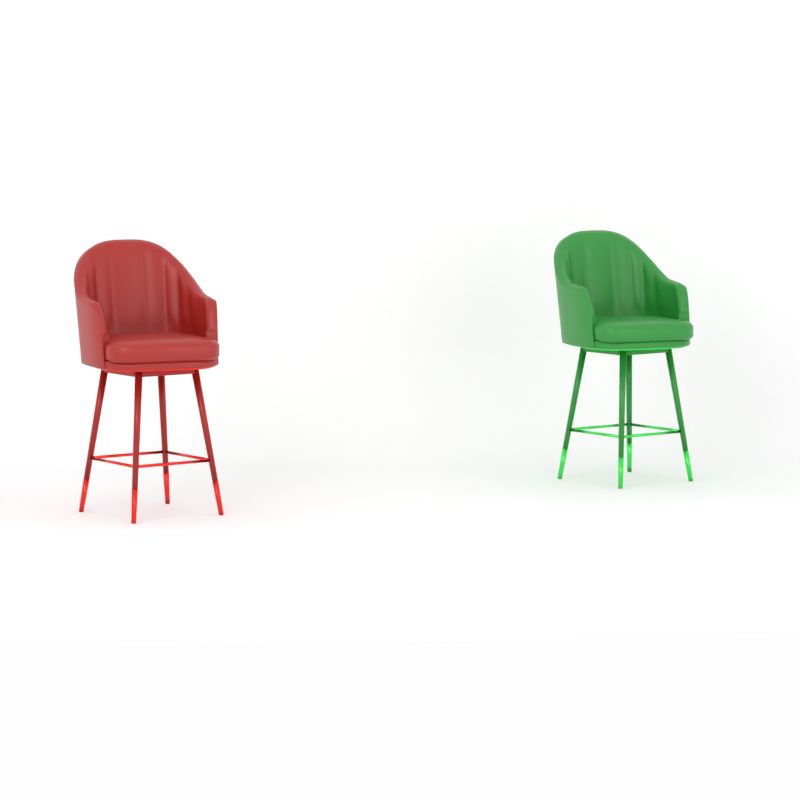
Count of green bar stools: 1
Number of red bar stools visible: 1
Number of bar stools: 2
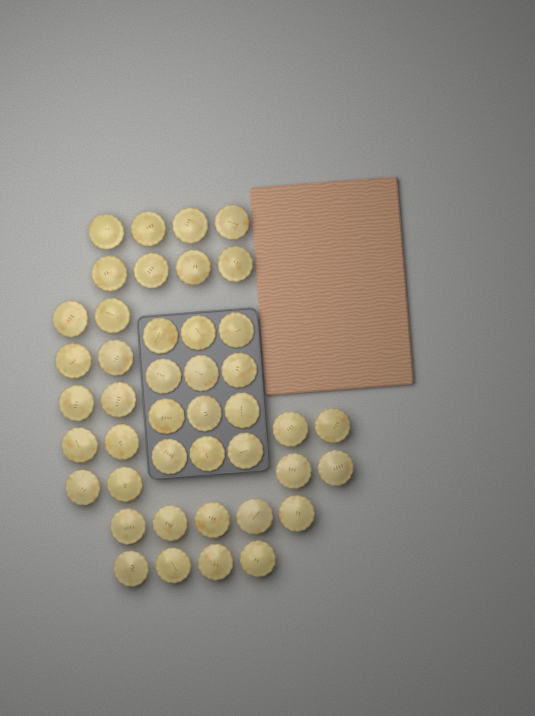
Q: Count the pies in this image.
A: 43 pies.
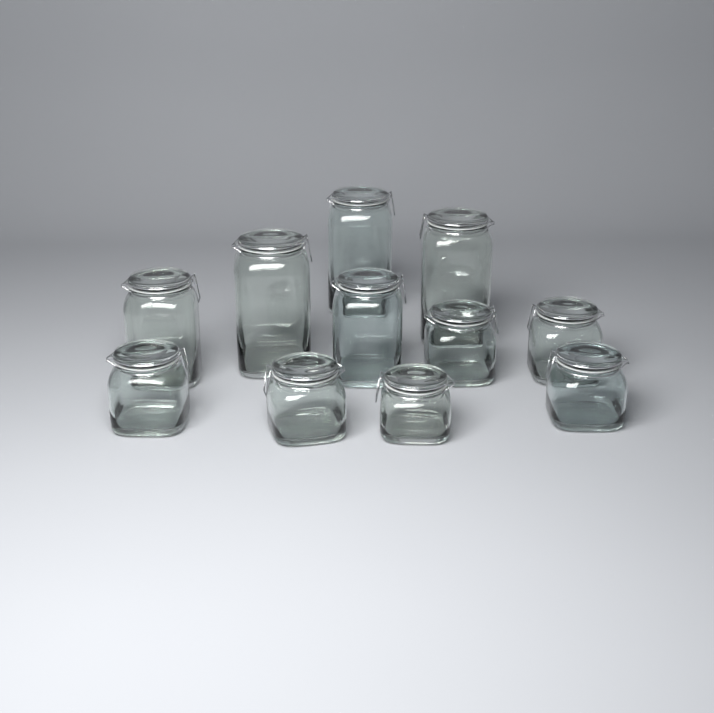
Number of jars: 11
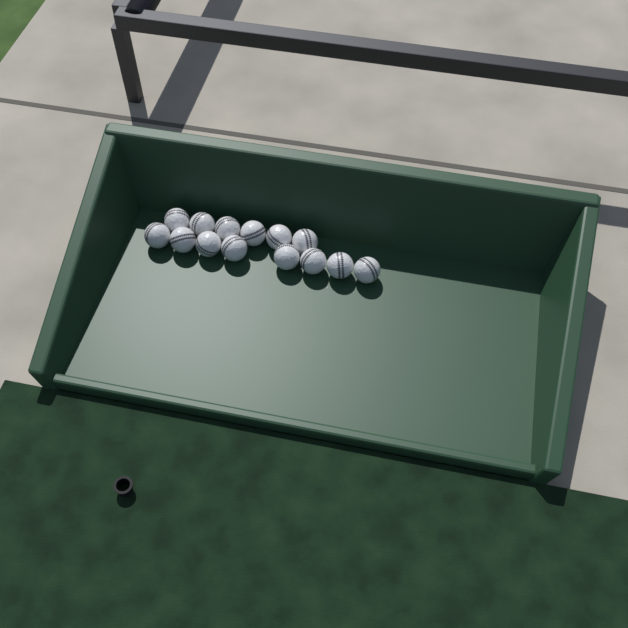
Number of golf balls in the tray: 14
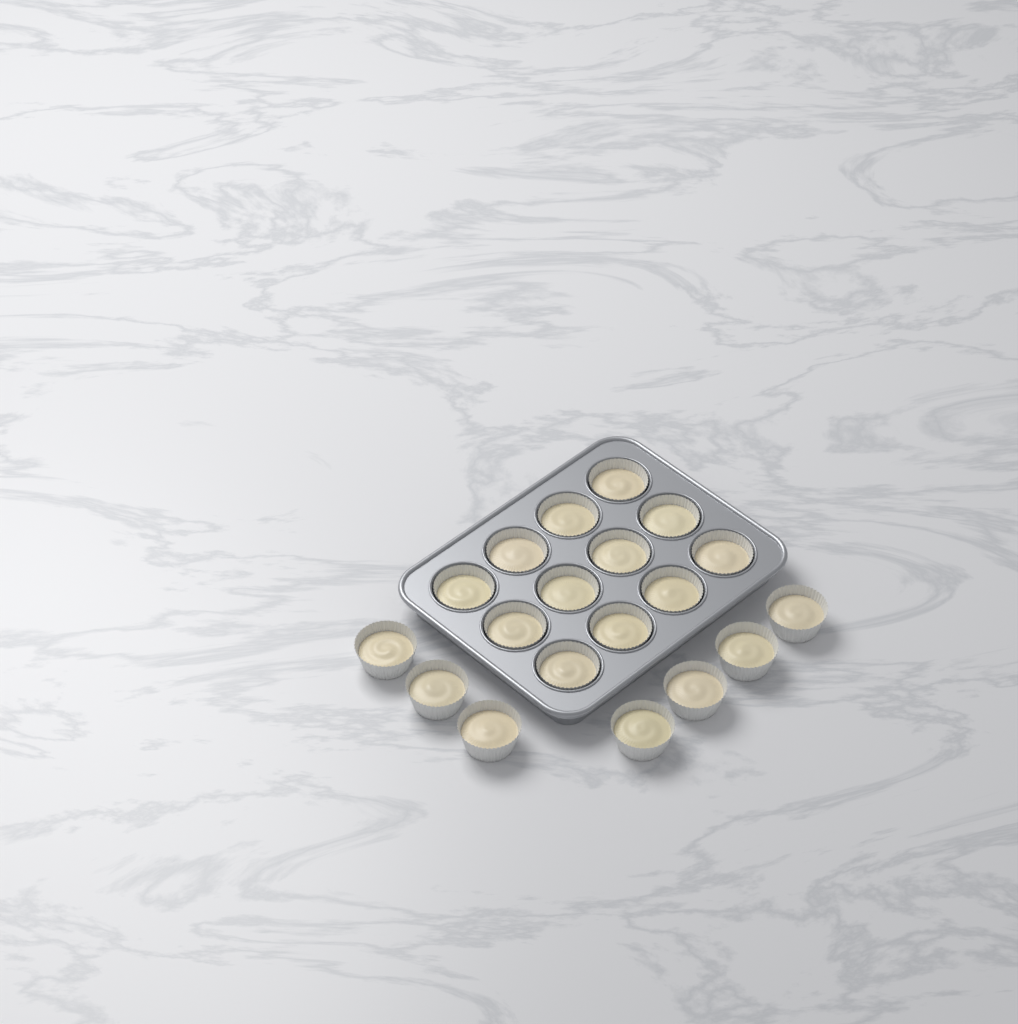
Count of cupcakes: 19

§

** Exercise task **
Output every text line from the items above as a JSON list of strings, one string per line, with blank lines omitted. Leave the pictures out.

** Written answer **
[
  "Count of green bar stools: 1",
  "Number of red bar stools visible: 1",
  "Number of bar stools: 2",
  "Q: Count the pies in this image.",
  "A: 43 pies.",
  "Number of jars: 11",
  "Number of golf balls in the tray: 14",
  "Count of cupcakes: 19"
]